Comment Re:Decision was not faulty;but design definitely w (Score 1) 118
I agree, and I am a big proponent of service architectures, and yes, I force myself to use the term "microservices" because it seems to be the popular one these days.
There isn't anything new about service architecture. You put a network call in between two pieces of code and suddenly you need a queue for the interface to be robust. Once you put a queue in front of code, you're handling messages, and in particular, you're handling messages that can arrive more than once. So you need to ensure your handlers are idempotent. Then you need to stitch together a reporting database of some kind to serve queries that supply the data for the UI. Which should mean that your services publish events -- pub sub is another pattern that has been around for a while. All of that work wins you the ability to compose a large, complex system out of very loosely coupled, autonomous pieces. When it works, it's great. It usually doesn't, however, because teams don't have the maturity, habits, or expertise on hand to see such a project through to completion.

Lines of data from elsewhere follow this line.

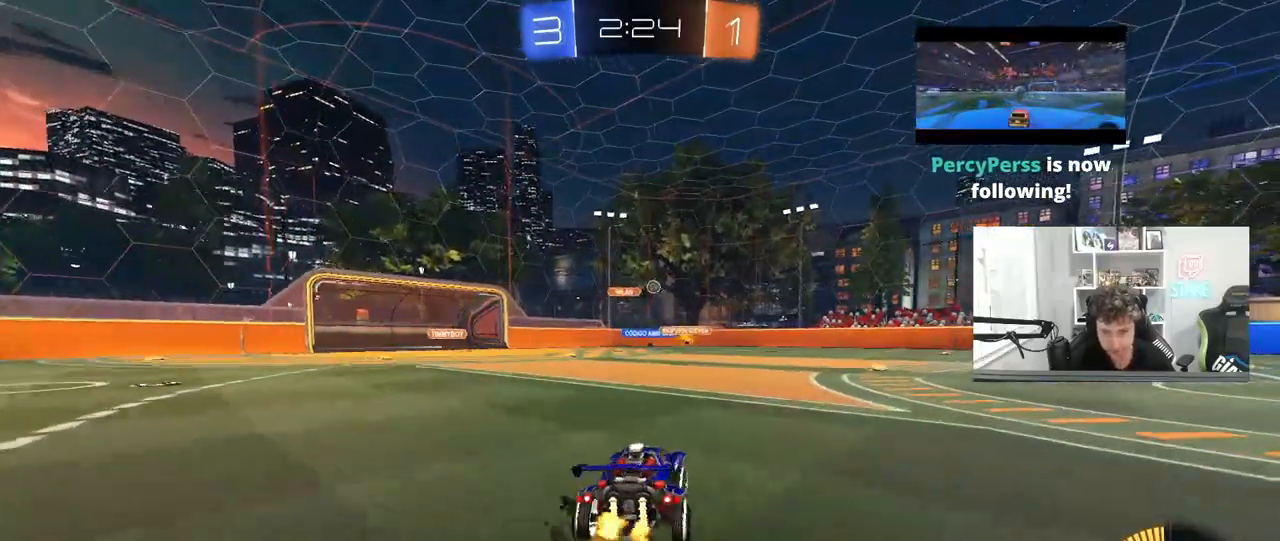
{"keys": ["a", "s"], "mouse": [], "mouse_move": "left", "events": [[200, "d", "up"], [300, "w", "up"], [433, "s", "down"], [483, "a", "down"]]}
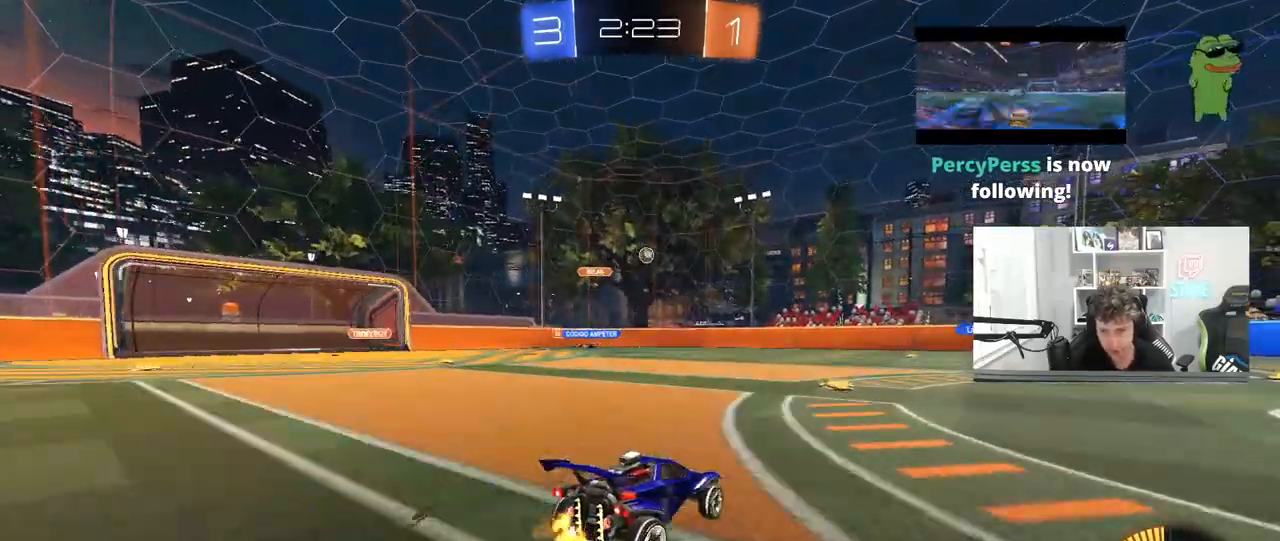
{"keys": ["a", "w"], "mouse": [], "mouse_move": "still", "events": [[33, "a", "up"], [33, "s", "up"], [267, "a", "down"], [267, "w", "down"]]}
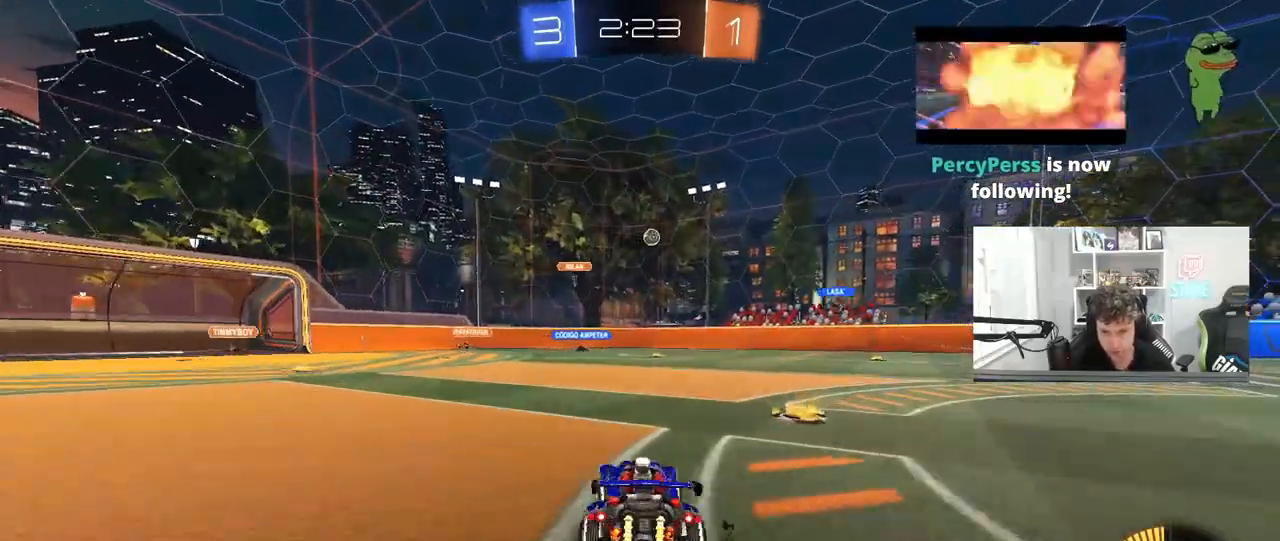
{"keys": ["w"], "mouse": [], "mouse_move": "still", "events": [[183, "a", "up"]]}
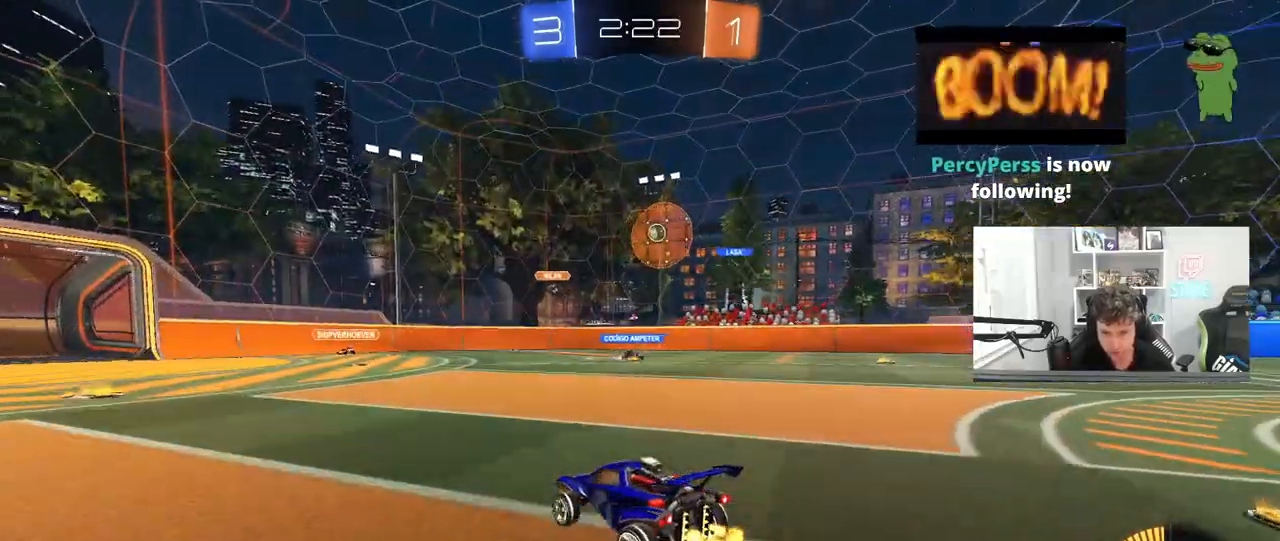
{"keys": ["w"], "mouse": ["left"], "mouse_move": "still", "events": [[67, "a", "down"], [150, "a", "up"], [300, "d", "down"], [383, "mouse_left", "down"], [483, "d", "up"]]}
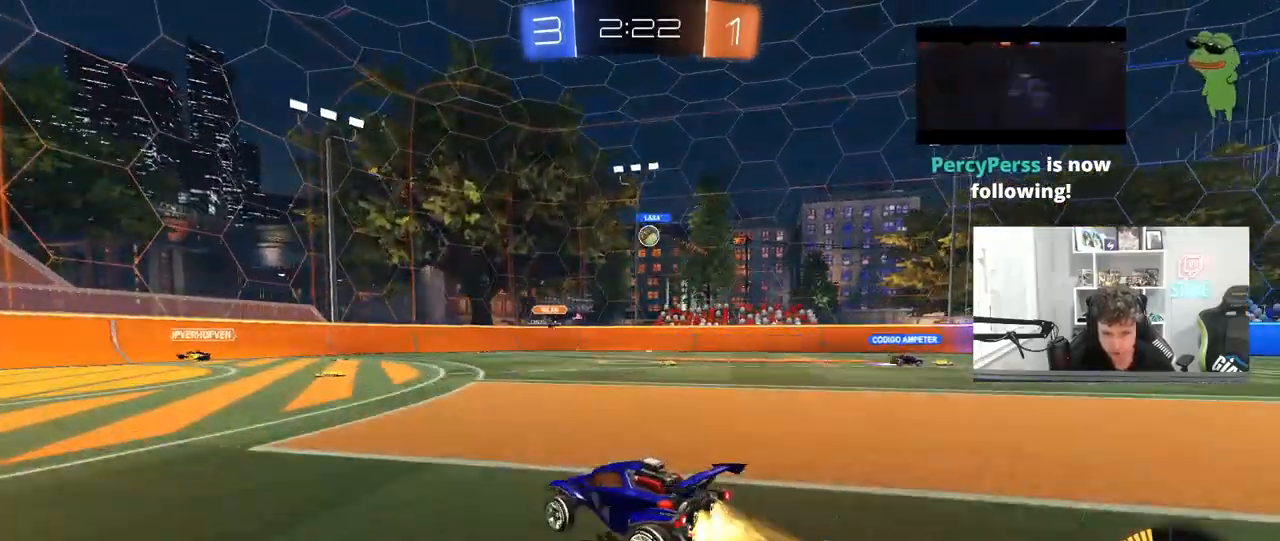
{"keys": [], "mouse": ["left", "right"], "mouse_move": "down-left", "events": [[83, "d", "down"], [167, "d", "up"], [217, "d", "down"], [267, "d", "up"], [317, "w", "up"], [400, "d", "down"], [450, "d", "up"], [500, "mouse_right", "down"]]}
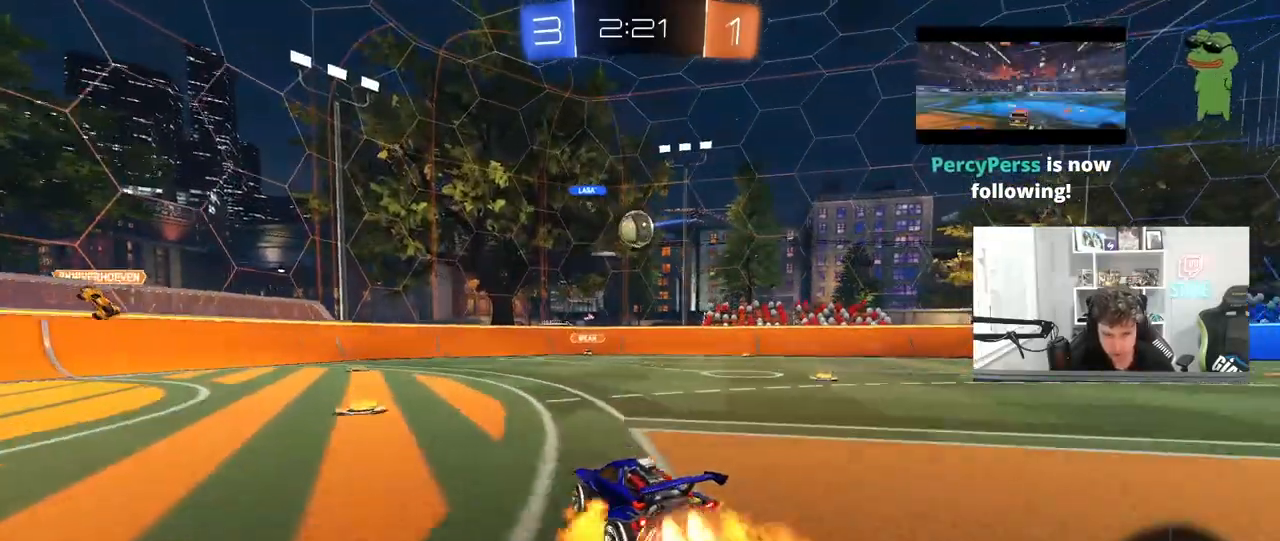
{"keys": ["a"], "mouse": [], "mouse_move": "still", "events": [[50, "d", "down"], [50, "mouse_right", "up"], [100, "mouse_left", "up"], [183, "d", "up"], [283, "a", "down"], [367, "a", "up"], [467, "a", "down"]]}
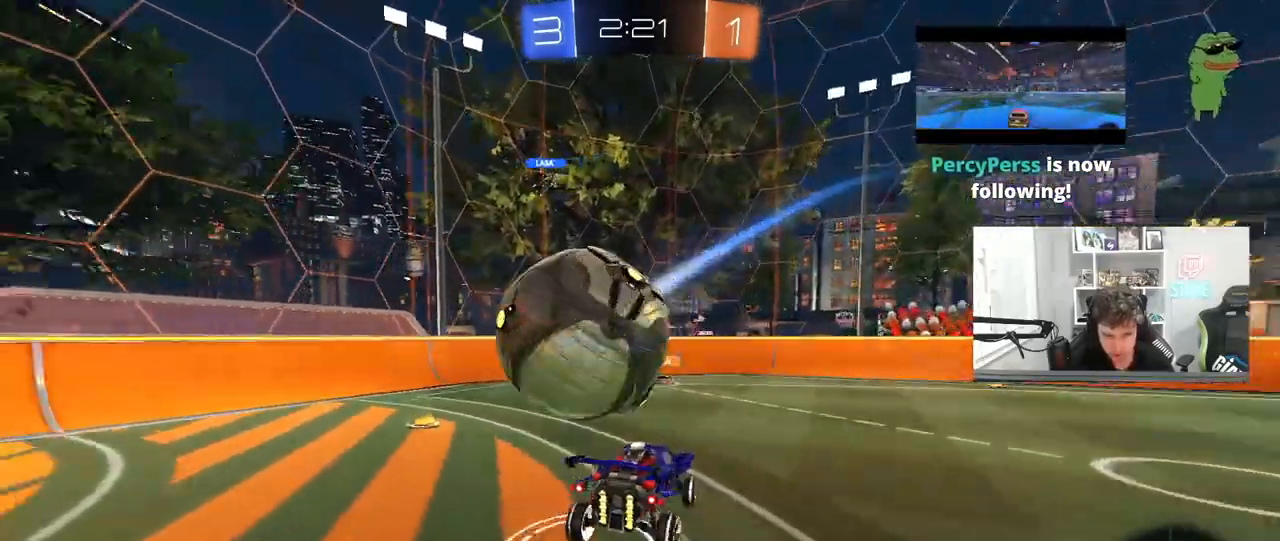
{"keys": ["a"], "mouse": [], "mouse_move": "still", "events": [[100, "a", "up"], [150, "d", "down"], [300, "shift", "down"], [383, "a", "down"], [383, "d", "up"], [383, "shift", "up"]]}
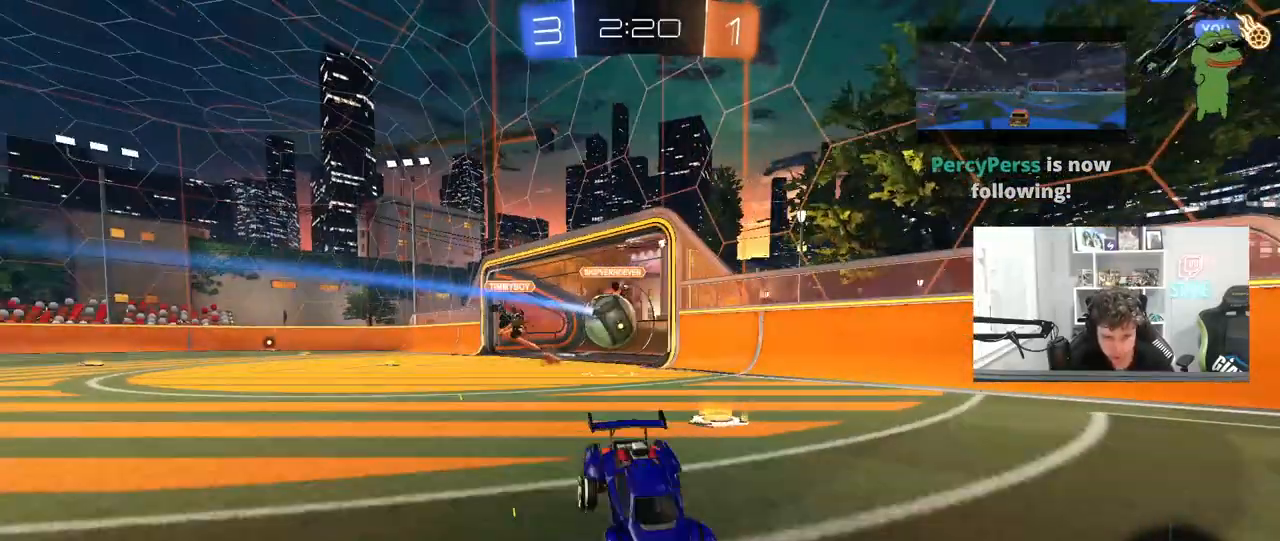
{"keys": ["a", "s"], "mouse": [], "mouse_move": "still", "events": [[83, "w", "down"], [133, "a", "up"], [133, "d", "down"], [317, "shift", "down"], [350, "a", "down"], [350, "d", "up"], [350, "shift", "up"], [450, "w", "up"], [500, "s", "down"]]}
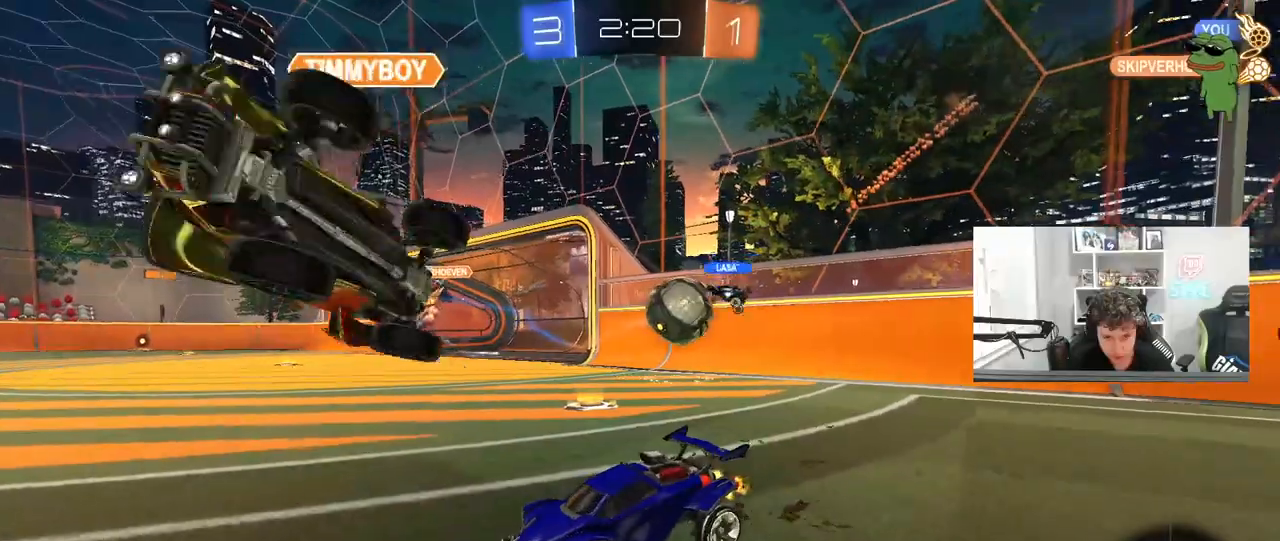
{"keys": ["d"], "mouse": ["left"], "mouse_move": "down", "events": [[283, "a", "up"], [333, "d", "down"], [383, "s", "up"], [417, "mouse_left", "down"]]}
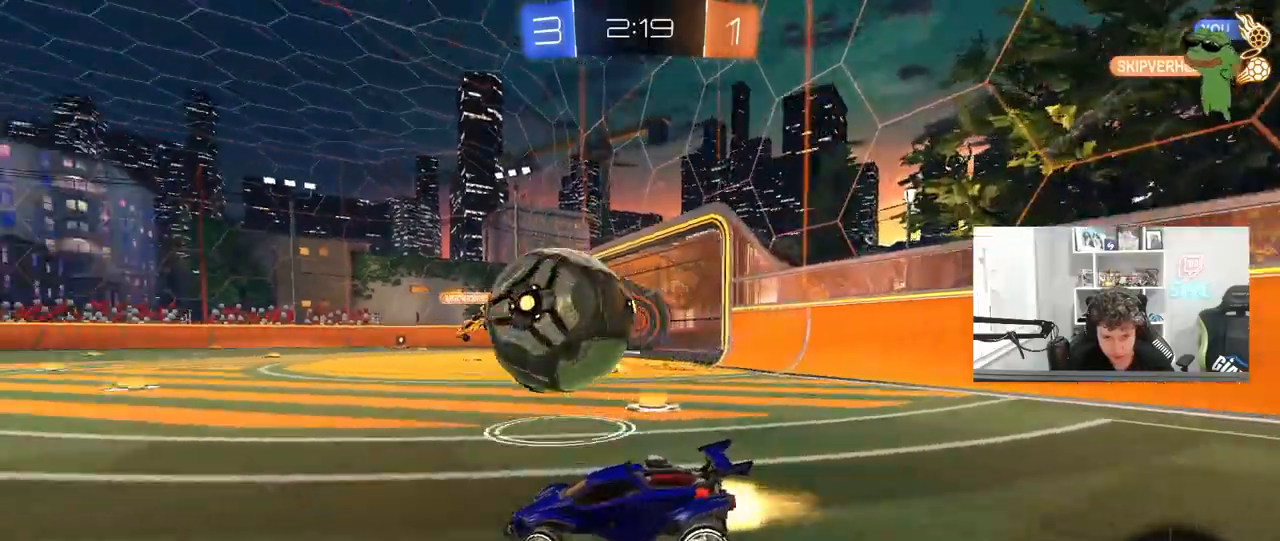
{"keys": ["w"], "mouse": ["left"], "mouse_move": "still", "events": [[17, "a", "down"], [17, "d", "up"], [17, "w", "down"], [433, "a", "up"]]}
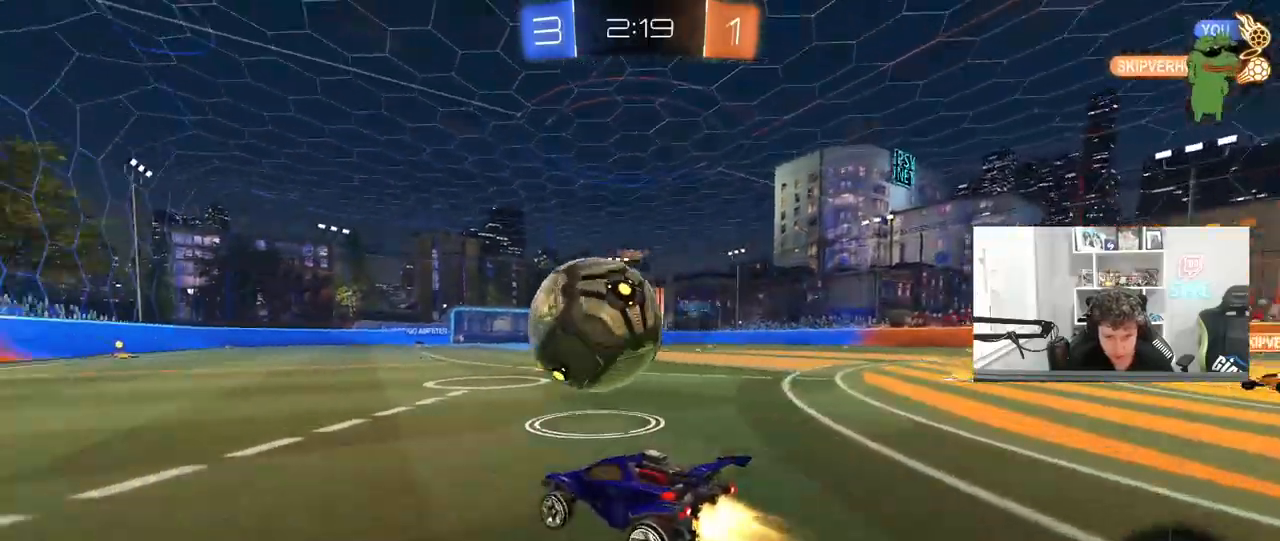
{"keys": ["d", "w"], "mouse": [], "mouse_move": "still", "events": [[350, "d", "down"], [400, "mouse_left", "up"]]}
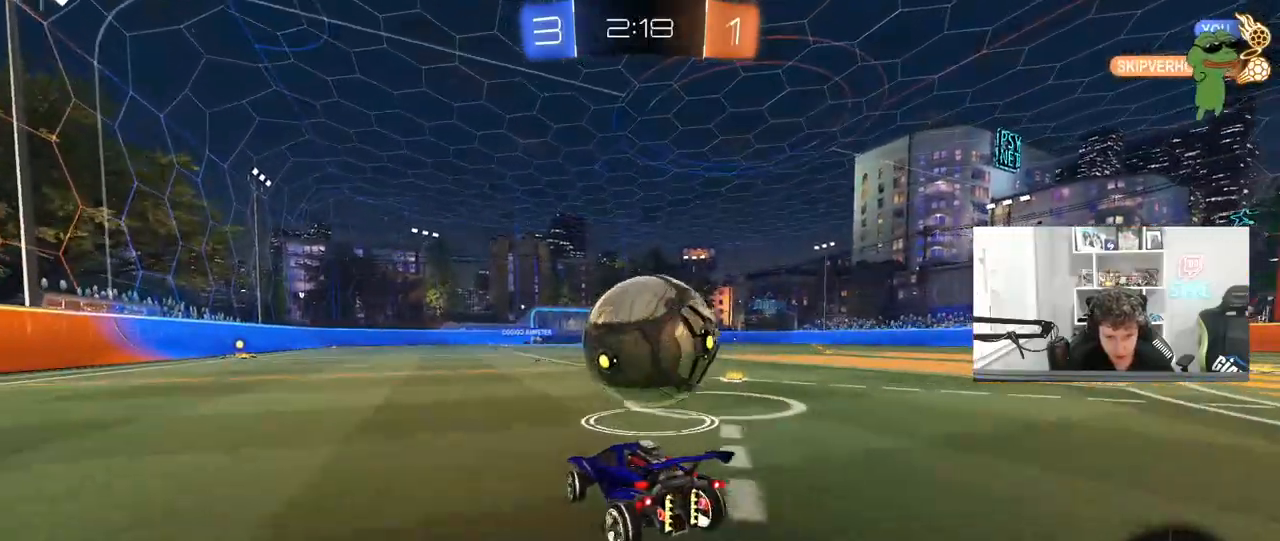
{"keys": ["w"], "mouse": ["left"], "mouse_move": "still", "events": [[50, "d", "up"], [50, "mouse_left", "down"], [233, "a", "down"], [467, "a", "up"]]}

Nothing about it is "new," except to the inexperienced web programmers I coach who don't really understand service architecture -- who also usually believe that you can achieve microservices just by taking parts of your existing system and putting a web interface around them. Sigh.
All that to say, there are some definite benefits to service architecture that shouldn't be discounted just because "microservices" is yet another tech trend to have been fed through the meme machine.